Smarting from his worst defeat in years in Wednesday’s time trial,  with two kilometres left to go of the Valmorel climb Contador roared away from the pack of half a dozen riders, clearly attempting to turn the tables and at the very least regain some credibility for his Tour de France bid by snatching an Alpine summit finish stage win against Froome.

But if Contador proved that he is - currently-  the strongest climber amongst Froome’s rivals with his late acceleration, and that Wednesday’s abysmal time trial result may indeed have been a result of extremely bad pollen allergies, as he said, the Saxo-Tinkoff rider was powerless to stop Froome from first closing the gap and then dropping him 400 metres from the line.

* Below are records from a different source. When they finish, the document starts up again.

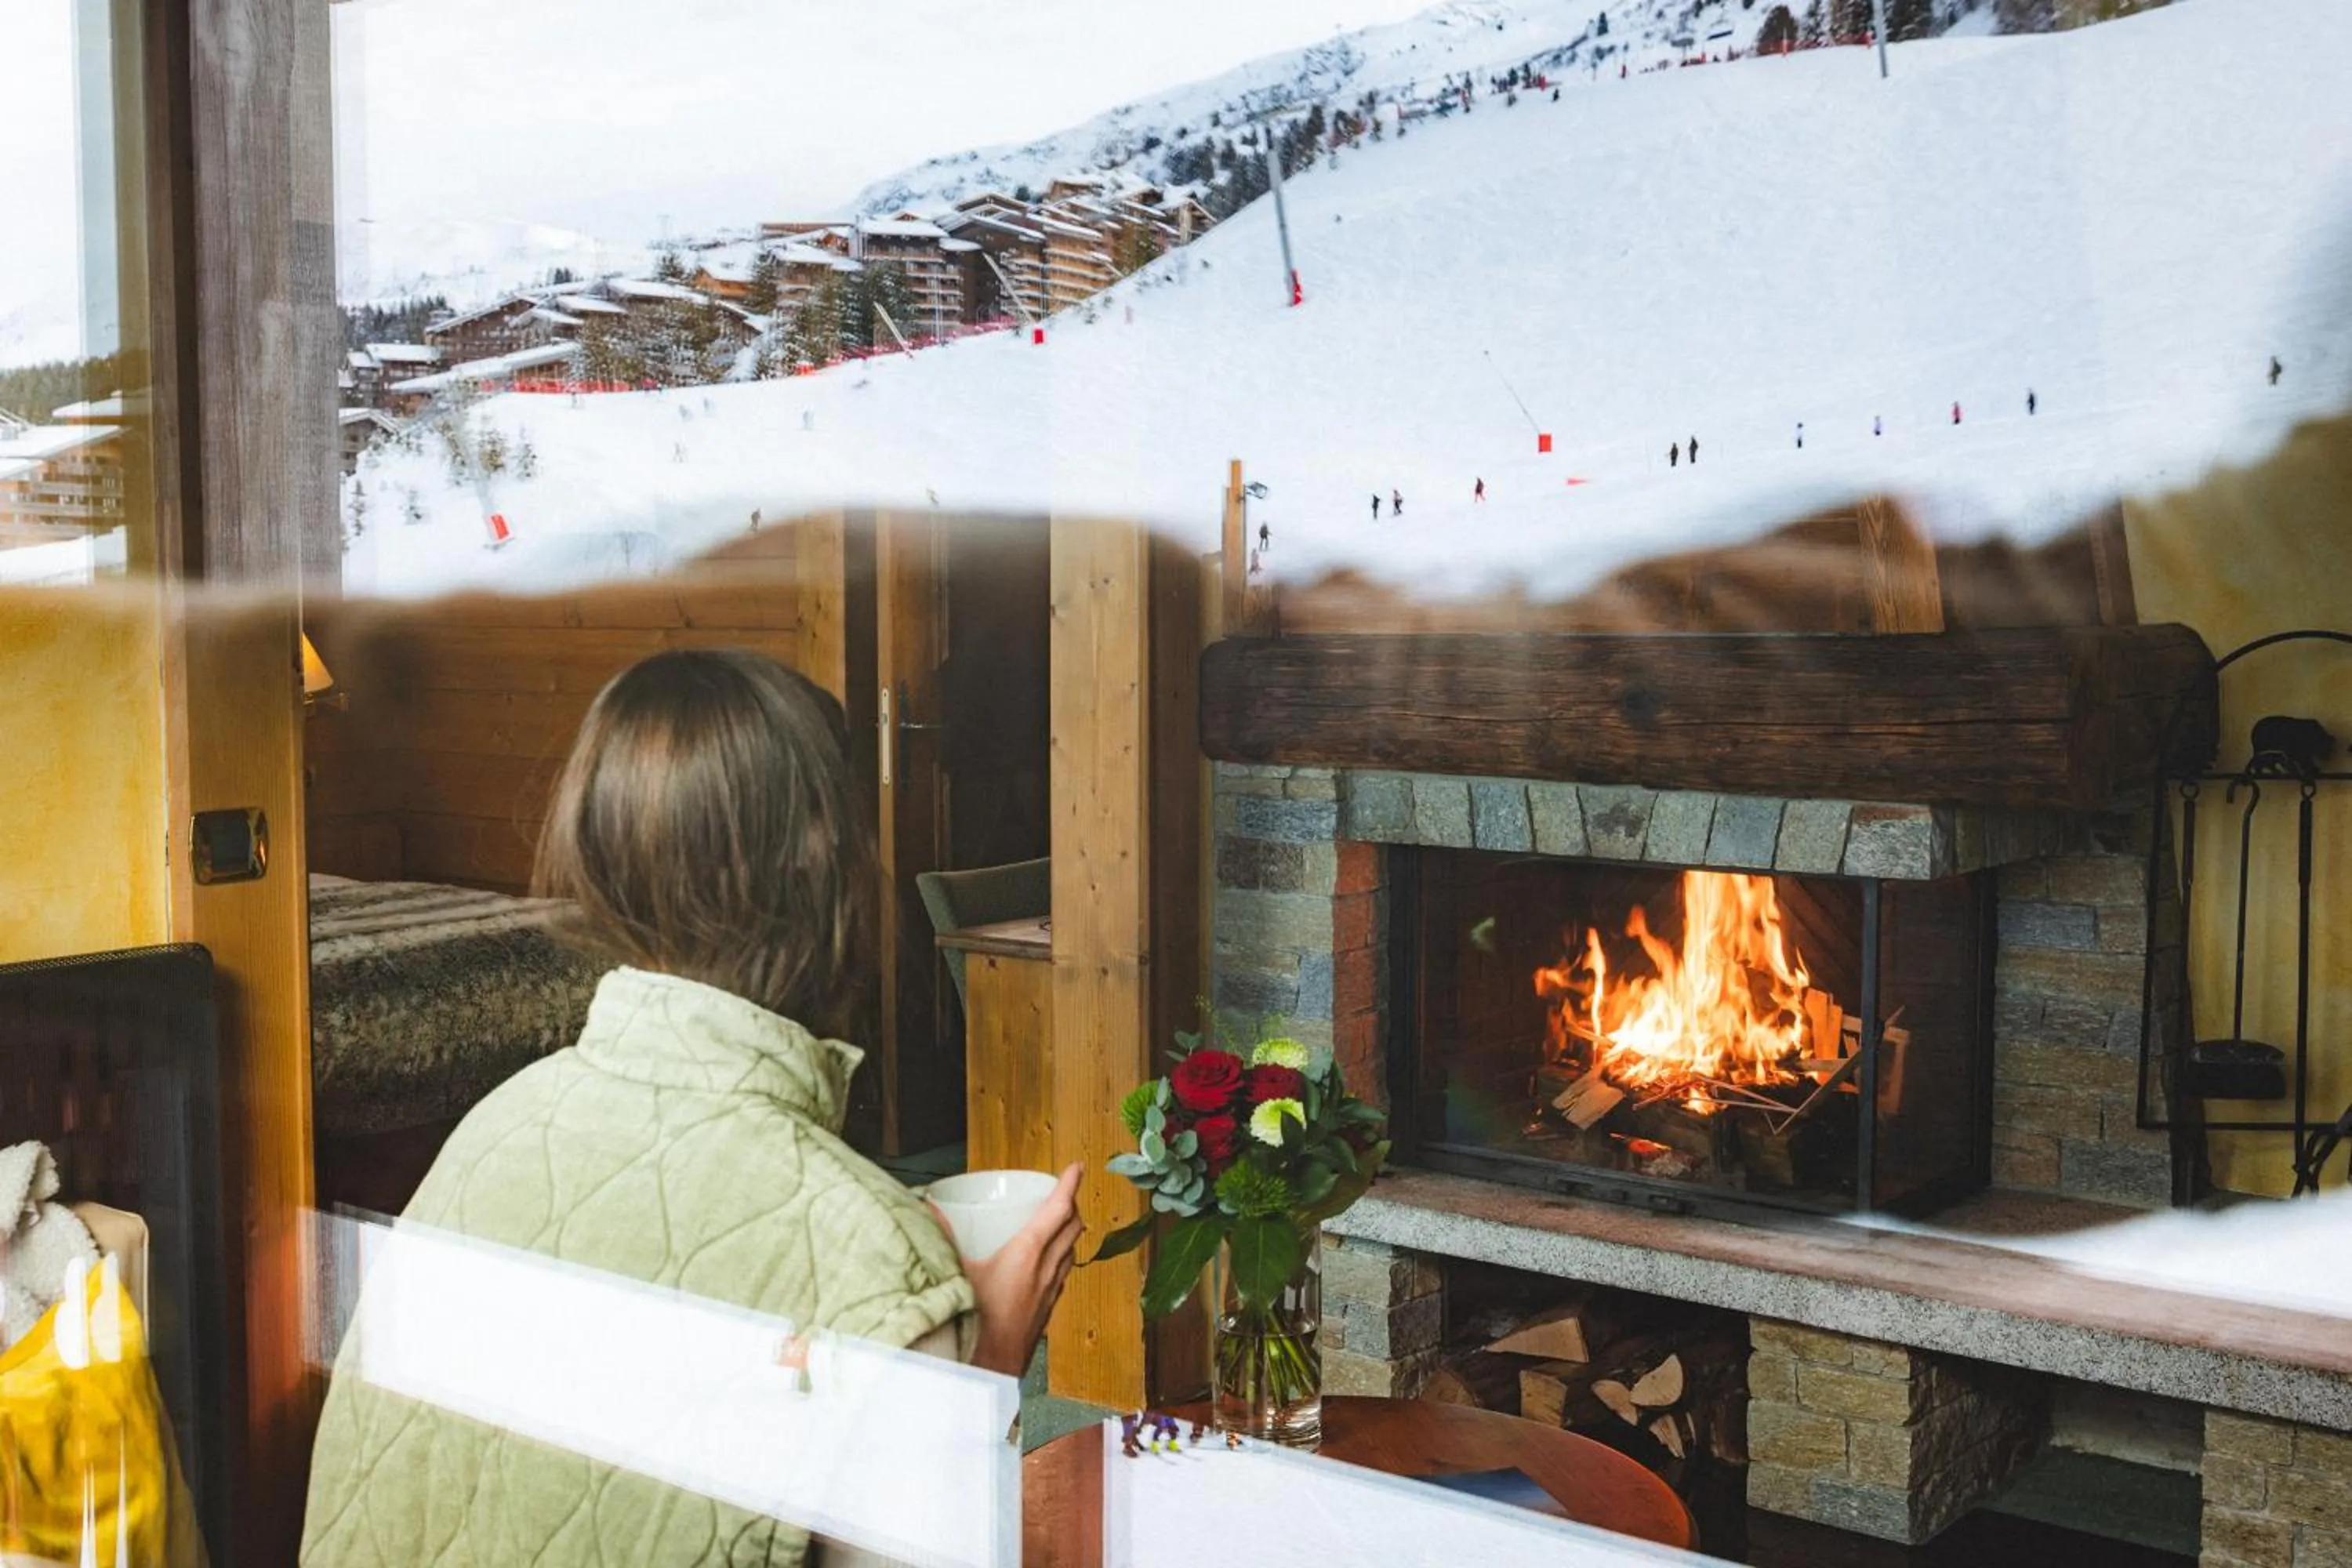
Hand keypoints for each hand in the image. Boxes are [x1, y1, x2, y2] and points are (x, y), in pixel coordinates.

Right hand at [959, 1163, 1084, 1377]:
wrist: (992, 1369)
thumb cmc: (975, 1322)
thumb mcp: (956, 1273)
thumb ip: (941, 1238)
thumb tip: (928, 1208)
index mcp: (1028, 1253)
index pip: (1058, 1209)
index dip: (1070, 1185)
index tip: (1077, 1167)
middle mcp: (1047, 1269)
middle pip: (1072, 1227)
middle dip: (1071, 1204)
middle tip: (1063, 1191)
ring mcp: (1051, 1290)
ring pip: (1072, 1251)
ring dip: (1070, 1231)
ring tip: (1059, 1221)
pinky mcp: (1048, 1308)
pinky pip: (1063, 1274)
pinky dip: (1062, 1257)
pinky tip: (1048, 1262)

Following Wednesday’s time trial result, where he put nearly three minutes in all his theoretical rivals for July, Froome had already proved categorically that he is way ahead of his game of all the contenders, and will go into the Tour as top favourite. This mountain top victory and lead only reinforces that impression -  and there is painfully little his rivals can do to outstrip him.

“After the hard work my team-mates did, getting a win today was the least I could do to thank them,” Froome said afterwards. “[But] the objective was the overall lead.”

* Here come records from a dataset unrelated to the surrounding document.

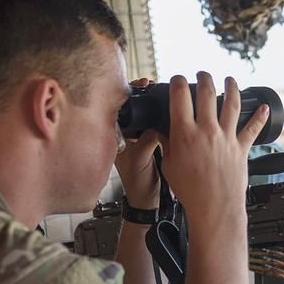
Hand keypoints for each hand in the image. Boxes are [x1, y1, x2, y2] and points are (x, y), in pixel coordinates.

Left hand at [114, 78, 159, 208]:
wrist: (148, 200)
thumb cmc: (138, 184)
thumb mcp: (141, 158)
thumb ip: (148, 139)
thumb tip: (157, 124)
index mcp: (116, 137)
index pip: (119, 108)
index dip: (129, 93)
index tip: (141, 84)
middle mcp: (125, 135)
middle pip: (132, 107)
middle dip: (142, 94)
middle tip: (151, 83)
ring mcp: (137, 138)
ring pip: (144, 114)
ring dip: (152, 104)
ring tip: (159, 91)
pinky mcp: (149, 142)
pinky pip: (154, 124)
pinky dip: (160, 116)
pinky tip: (168, 109)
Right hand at [158, 72, 268, 221]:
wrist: (214, 208)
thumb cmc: (191, 191)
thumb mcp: (169, 166)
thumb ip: (167, 145)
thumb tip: (161, 132)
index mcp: (185, 134)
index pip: (180, 96)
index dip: (178, 81)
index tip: (178, 79)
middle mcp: (207, 131)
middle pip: (207, 93)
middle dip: (204, 78)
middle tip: (202, 75)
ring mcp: (226, 138)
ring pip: (232, 103)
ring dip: (231, 87)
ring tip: (229, 80)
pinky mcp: (241, 148)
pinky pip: (253, 128)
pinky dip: (259, 117)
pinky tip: (264, 107)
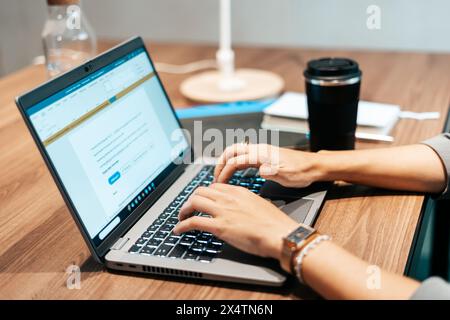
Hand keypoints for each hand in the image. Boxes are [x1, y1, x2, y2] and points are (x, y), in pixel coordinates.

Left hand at [173, 183, 298, 261]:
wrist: (280, 233)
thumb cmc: (275, 224)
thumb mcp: (260, 205)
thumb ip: (246, 204)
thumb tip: (240, 210)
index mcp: (239, 191)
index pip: (214, 187)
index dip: (205, 194)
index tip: (202, 201)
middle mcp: (228, 198)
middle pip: (200, 191)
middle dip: (191, 200)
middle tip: (189, 208)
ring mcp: (222, 211)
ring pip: (193, 202)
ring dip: (184, 210)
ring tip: (181, 217)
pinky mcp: (219, 227)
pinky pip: (193, 222)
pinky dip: (182, 225)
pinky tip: (178, 230)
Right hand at [214, 143, 322, 187]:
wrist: (313, 166)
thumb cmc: (301, 171)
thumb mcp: (287, 175)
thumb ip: (273, 171)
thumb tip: (261, 170)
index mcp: (262, 154)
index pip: (235, 161)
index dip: (224, 172)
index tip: (219, 184)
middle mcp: (259, 150)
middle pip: (231, 151)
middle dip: (220, 163)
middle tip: (215, 177)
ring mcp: (261, 151)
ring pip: (236, 151)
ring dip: (226, 161)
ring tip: (221, 174)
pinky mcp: (264, 155)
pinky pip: (243, 155)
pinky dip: (234, 162)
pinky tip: (235, 171)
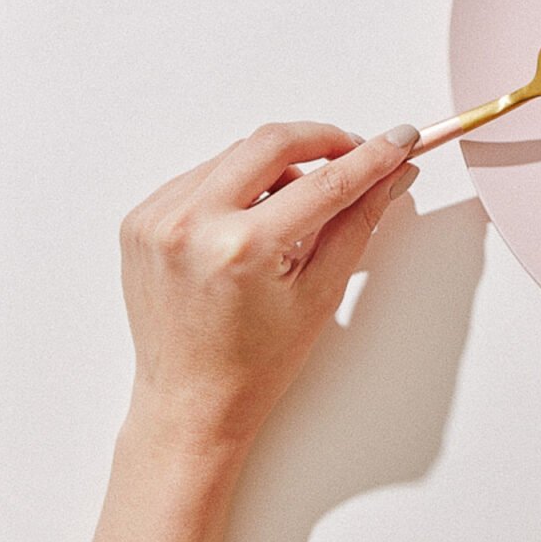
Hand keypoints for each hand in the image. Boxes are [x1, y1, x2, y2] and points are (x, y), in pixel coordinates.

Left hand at [117, 121, 419, 447]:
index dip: (370, 157)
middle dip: (323, 139)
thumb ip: (358, 221)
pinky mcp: (142, 218)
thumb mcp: (322, 292)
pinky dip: (238, 183)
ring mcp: (158, 218)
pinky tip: (254, 219)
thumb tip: (390, 175)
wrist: (192, 401)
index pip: (324, 182)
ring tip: (297, 210)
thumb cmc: (255, 362)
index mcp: (241, 249)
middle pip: (272, 142)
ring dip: (279, 165)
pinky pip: (203, 174)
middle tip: (354, 154)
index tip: (398, 140)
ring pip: (237, 154)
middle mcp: (191, 224)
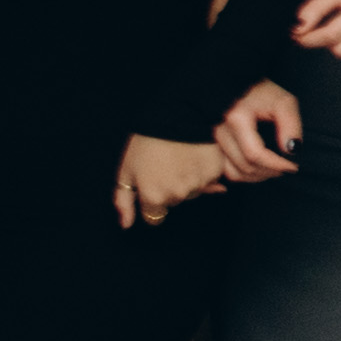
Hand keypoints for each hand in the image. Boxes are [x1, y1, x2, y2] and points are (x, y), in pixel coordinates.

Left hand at [109, 137, 223, 229]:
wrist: (176, 116)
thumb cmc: (147, 142)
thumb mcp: (126, 171)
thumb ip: (124, 201)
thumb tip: (126, 225)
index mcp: (154, 197)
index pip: (154, 216)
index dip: (151, 200)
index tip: (151, 184)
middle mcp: (178, 195)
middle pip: (174, 202)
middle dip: (169, 189)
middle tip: (164, 166)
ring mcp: (199, 184)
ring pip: (192, 191)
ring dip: (187, 180)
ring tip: (180, 158)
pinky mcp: (216, 171)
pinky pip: (209, 179)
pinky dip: (203, 171)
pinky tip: (195, 156)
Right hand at [211, 86, 304, 184]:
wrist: (237, 85)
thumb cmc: (262, 91)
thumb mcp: (283, 101)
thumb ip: (290, 125)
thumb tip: (292, 150)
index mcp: (237, 119)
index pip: (255, 154)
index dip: (276, 165)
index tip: (293, 166)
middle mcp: (220, 132)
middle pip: (244, 166)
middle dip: (269, 172)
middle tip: (287, 168)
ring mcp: (213, 140)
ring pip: (233, 172)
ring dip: (256, 177)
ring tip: (275, 169)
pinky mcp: (212, 145)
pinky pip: (225, 169)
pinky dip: (244, 174)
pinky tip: (260, 169)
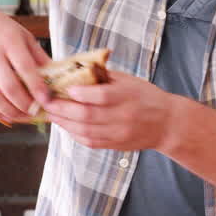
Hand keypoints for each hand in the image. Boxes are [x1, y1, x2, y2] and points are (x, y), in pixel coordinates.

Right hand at [0, 8, 50, 124]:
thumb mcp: (21, 33)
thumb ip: (37, 54)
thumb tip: (55, 73)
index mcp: (9, 41)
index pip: (25, 68)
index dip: (37, 87)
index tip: (47, 100)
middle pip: (9, 87)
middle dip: (25, 105)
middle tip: (36, 112)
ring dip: (11, 112)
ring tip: (23, 116)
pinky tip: (6, 115)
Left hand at [43, 71, 178, 151]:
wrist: (167, 124)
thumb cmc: (146, 97)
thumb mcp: (130, 80)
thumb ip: (104, 76)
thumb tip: (75, 70)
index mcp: (128, 96)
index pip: (101, 96)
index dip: (80, 93)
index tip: (64, 87)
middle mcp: (124, 117)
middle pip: (87, 115)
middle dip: (63, 109)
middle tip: (47, 102)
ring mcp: (119, 134)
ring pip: (85, 131)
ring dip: (64, 123)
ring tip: (52, 114)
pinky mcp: (116, 145)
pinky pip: (90, 142)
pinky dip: (74, 134)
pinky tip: (66, 126)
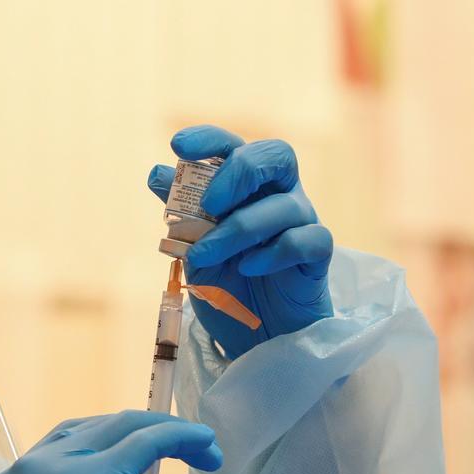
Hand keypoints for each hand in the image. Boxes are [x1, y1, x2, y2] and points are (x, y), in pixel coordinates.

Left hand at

Froome had already defeated Contador in a mountain-top finish, this year, in the Tour of Oman in February on the Green Mountain climb where the Briton also took the lead. Fast forward four months and with a stage win at the Dauphine’s first big mountain stage as an added bonus, Froome had, he admitted, again wanted to demonstrate his climbing superiority to Contador, too, analysing his victory as “a good exercise, as well as seeing what my form is like for the Tour.”

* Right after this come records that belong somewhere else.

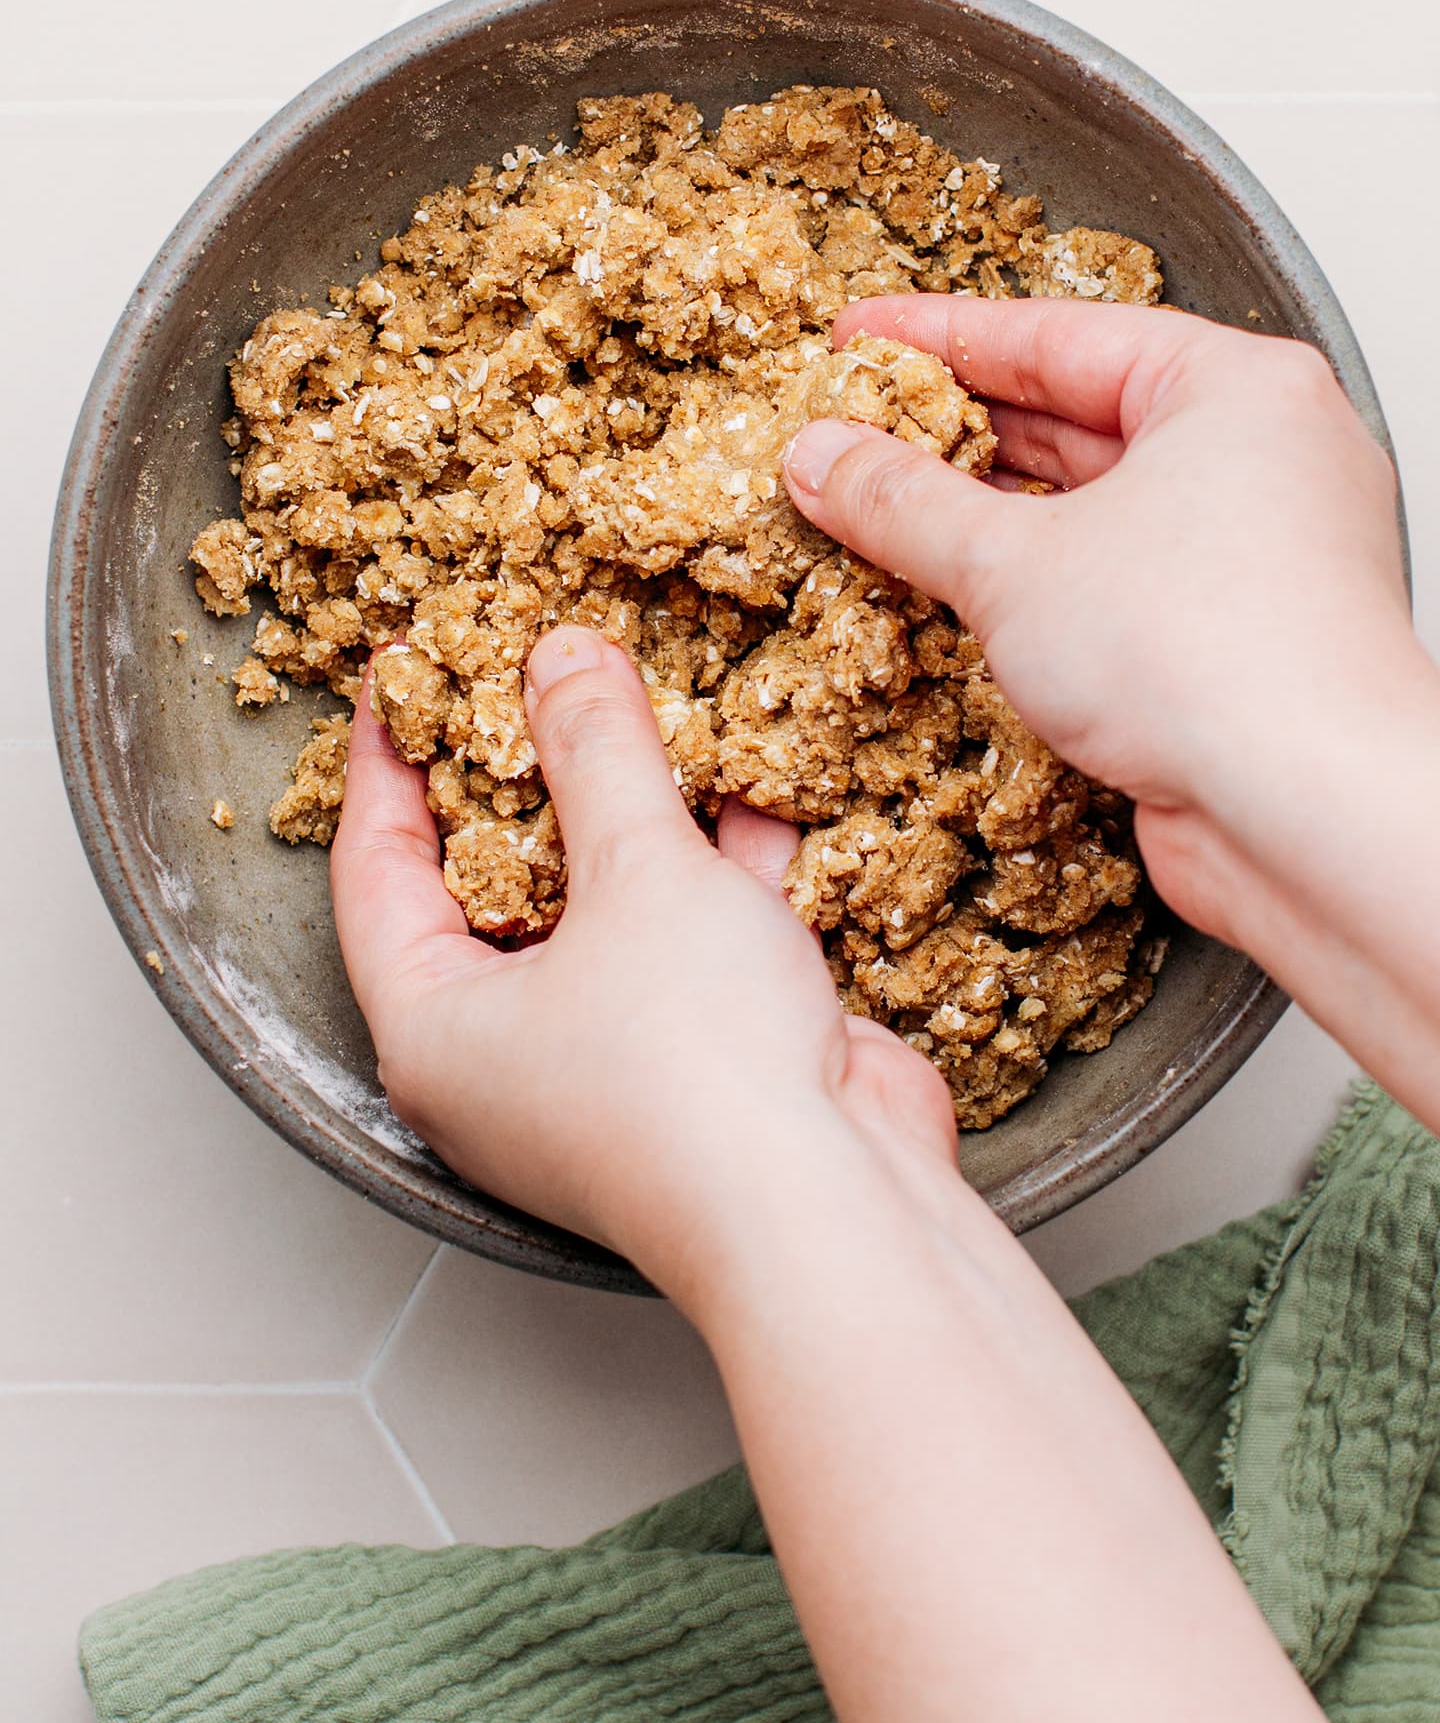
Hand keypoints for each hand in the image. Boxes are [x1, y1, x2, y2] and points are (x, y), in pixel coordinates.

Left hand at [330, 626, 953, 1299]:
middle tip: (530, 676)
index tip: (400, 673)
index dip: (387, 761)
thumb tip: (561, 659)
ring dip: (632, 816)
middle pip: (491, 881)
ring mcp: (606, 1066)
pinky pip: (688, 943)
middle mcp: (504, 1056)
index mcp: (434, 1026)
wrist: (835, 1215)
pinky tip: (752, 793)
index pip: (374, 868)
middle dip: (525, 774)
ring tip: (639, 706)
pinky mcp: (700, 1067)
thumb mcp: (636, 873)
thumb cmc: (694, 1070)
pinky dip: (716, 873)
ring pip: (601, 910)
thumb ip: (596, 752)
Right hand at [783, 295, 1439, 1125]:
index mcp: (1235, 390)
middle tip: (857, 424)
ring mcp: (1256, 555)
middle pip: (1079, 417)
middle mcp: (1262, 460)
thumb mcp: (1015, 562)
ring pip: (1095, 510)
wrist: (1313, 816)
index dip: (941, 335)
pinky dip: (1034, 586)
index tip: (862, 333)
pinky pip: (1113, 585)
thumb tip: (828, 458)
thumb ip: (905, 502)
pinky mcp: (1235, 642)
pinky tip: (958, 594)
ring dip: (988, 516)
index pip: (1058, 334)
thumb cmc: (1219, 659)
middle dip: (958, 429)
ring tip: (882, 508)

Just to add to Sky’s satisfaction, Froome’s team-mate Richie Port remains in second place, overall, despite doing the bulk of the hard work whittling down the main group on the last climb. For the third year running, therefore, with three stages remaining the British are now in complete control of the Criterium du Dauphiné, to a degree where it seems not only this race, but the Tour de France itself, look closer and closer to being the British team’s to lose.